Nov. 23, 2010 -- High level talks facilitated by NATO forces between Afghan officials and the man thought to be representing the Taliban, were supposed to open a line of communication in the near decade-long war in Afghanistan.
Instead they unearthed an embarrassing episode of political subterfuge.
The man American and Afghan officials thought was a Taliban leader was really an impostor. But he was treated with respect by American officials and met with members of the Afghan government while impersonating the Taliban leader Mullah Akhtar Muhammad Mansour.
Two U.S. officials confirmed that the impostor was paid to meet with representatives of the Afghan government. In Washington Tuesday, White House spokesman Bill Burton told reporters no U.S. tax dollars went to the impostor.

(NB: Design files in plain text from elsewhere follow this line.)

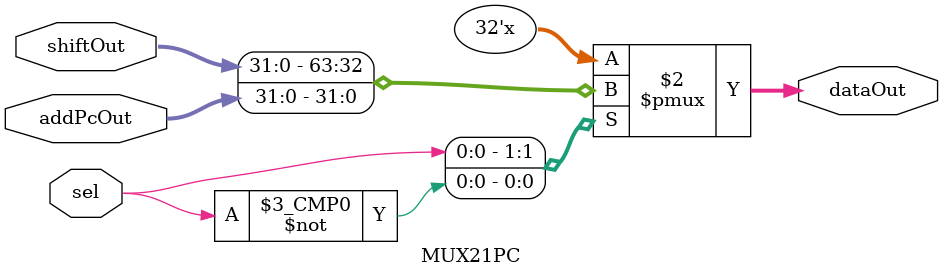
<source format=v>
`timescale 1ns/1ns
module MUX21PC(
input [31:0] shiftOut,addPcOut,
input sel,
output reg [31:0] dataOut
);

always @(*)
begin
	case(sel)
		1'b1:
		begin
			dataOut = shiftOut;
		end
		1'b0:
		begin
			dataOut = addPcOut;
		end
	endcase
end
endmodule

</source>
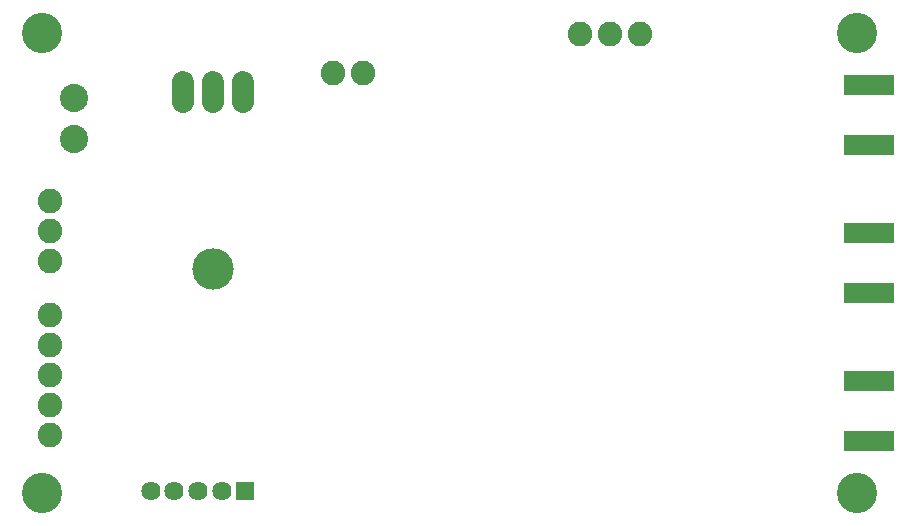
<source format=gbs>
G75*
G70*
%OFA0B0*%
%FSLAX24Y24*%
%IPPOS*%
%LPD*%
%AMOC8*
5,1,8,0,0,1.08239X$1,22.5*
%
%ADD10C,0.1340*%
%ADD11R,0.0640X0.0640*%
%ADD12C,0.0640*%
%ADD13C,0.0740*%
%ADD14C,0.1380*%
%ADD15C,0.0940*%
%ADD16C,0.0820*%
%ADD17R,0.1680X0.0680*%
D10*
X003500Y001706D03*
X030666Y001706D03*
X030666Y017060D03*
X003500Y017060D03*
D11*
X010281Y001794D03*
D12*
X009493Y001794D03*
X008706Y001794D03*
X007919Y001794D03*
X007131Y001794D03*
D13*
X008194Y014758D02*
X008194Y015418D01*
X009194Y015418D02*
X009194Y014758D01*
X010194Y014758D02*
X010194Y015418D01*
D14*
X009194Y009188D03*
D15*
X004569Y013524D03*
X004569Y014901D03*
D16*
X003757Y011463D03*
X003757Y010463D03*
X003757Y009463D03*
X003757Y007650D03*
X003757Y006650D03*
X003757Y005650D03*
X003757Y004650D03*
X003757Y003650D03*
X013194Y015713D03*
X014194Y015713D03*
X021444Y017025D03*
X022444Y017025D03*
X023444Y017025D03*
D17*
X031059Y015305D03*
X031059Y013305D03*
X031059Y010383D03*
X031059Y008383D03*
X031059Y005462D03*
X031059Y003462D03*
M02*

</source>
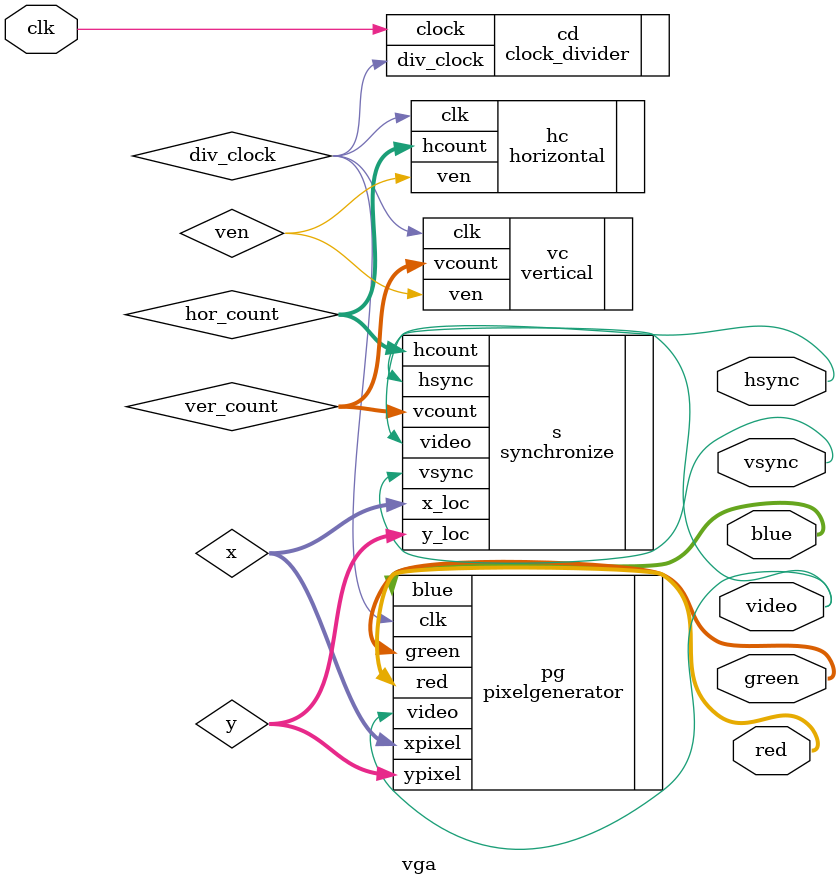
<source format=v>
`include "ClockDivider.v"
`include "HorizontalController.v"
`include "VerticalController.v"
`include "Synchronizer.v"
`include "PixelGenerator.v"

module vga
(
    input clk,                   // 100 MHz input clock
    output hsync,                // Horizontal synchronization signal
    output vsync, 
    output video,               // Vertical synchronization signal
    output [3:0] red,            // Red channel
    output [3:0] green,          // Green channel
    output [3:0] blue            // Blue channel
);

wire div_clock;
wire ven;
wire [15:0]hor_count;
wire [15:0]ver_count;
wire [15:0]x;
wire [15:0]y;

clock_divider cd(
    .clock(clk),            //from the main clock
    .div_clock(div_clock)            //25Mhz clock to modules
);

horizontal hc(
    .clk(div_clock),       //from the clock divider
    .ven(ven),          //to the vertical counter
    .hcount(hor_count)       //to the synchronizer
);

vertical vc(
    .clk(div_clock),       //from the clock divider
    .ven(ven),          //from horizontal counter
    .vcount(ver_count)        //to the synchronizer
);

synchronize s(
    .hcount(hor_count),            //from horizontal controller
    .vcount(ver_count),            //from vertical controller
    .hsync(hsync),      
    .vsync(vsync),   
    .x_loc(x),          //to the pixel generator
    .y_loc(y),            //to the pixel generator
    .video(video)       //to the pixel generator
);

pixelgenerator pg(
    .clk(div_clock),       //from the clock divider
    .video(video),      //from the synchronizer
    .xpixel(x),        //from the synchronizer
    .ypixel(y),        //from the synchronizer
    .red(red),            
    .green(green),
    .blue(blue)
);

endmodule

</source>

The U.S. officials, who requested anonymity, confirmed that the talks took place, but it's unclear at what level, and who in the Afghan government he spoke with while impersonating Mansour. Afghan President Hamid Karzai today denied meeting with the impostor.
The Washington Post report identified the impostor as a shopkeeper from Quetta, Pakistan.
Speaking to reporters in Berlin, Gen. David Petraeus, the commander of coalition forces in Afghanistan, said there had been skepticism all along about the man.
"It might well be that that skepticism was well founded," Petraeus said.
Another U.S. official, who requested anonymity, suggested that the U.S. never trusted the impostor or had faith that he could deliver anything to the talks. Another American official said suspicion of the impostor was immediate.
"We were always suspicious. He was two inches shorter than we had thought," said the official.
The story, as originally reported by The New York Times, "vastly overstates our investment in this channel, and we had doubts from the first meeting that this guy was who he said he was," said another official.
It is troubling from a security standpoint that an impostor was feted to a certain extent by the U.S. in Afghanistan. The news comes less than a year after seven CIA agents were killed when a spy they were recruiting detonated a suicide bomb at a secret CIA base in Afghanistan.
Ambassador Richard Holbrooke Hinted of Incident
What is not clear is if this infiltrator, pretending to be Muhammad Mansour, was working with a group or as an independent operator.
Ambassador Richard Holbrooke, the U.S. Special Envoy to Afghanistan and Pakistan, may have hinted at the incident just weeks after a senior military official first told reporters that there had been high-level talks between the Taliban and Afghan officials.
At a briefing in Washington on October 29, after returning from a trip to Afghanistan, Holbrooke told reporters that "there's been more written about it than has actually happened."
Holbrooke said there are talks with lower-level fighters, but downplayed expectations for talks with high-level leaders within the Taliban.
"This is not, however, the kind of high-level talks which all of you are writing and speculating about. And those are not taking place. They're just being written about. ... There is less here than meets the eye."
The comments were a shift because Holbrooke was one of the officials who had been quoted earlier saying the Taliban leadership wanted to talk.
That optimism had softened when Holbrooke told reporters at the briefing that "there is no indication at this point that the Taliban leadership wishes to change its course."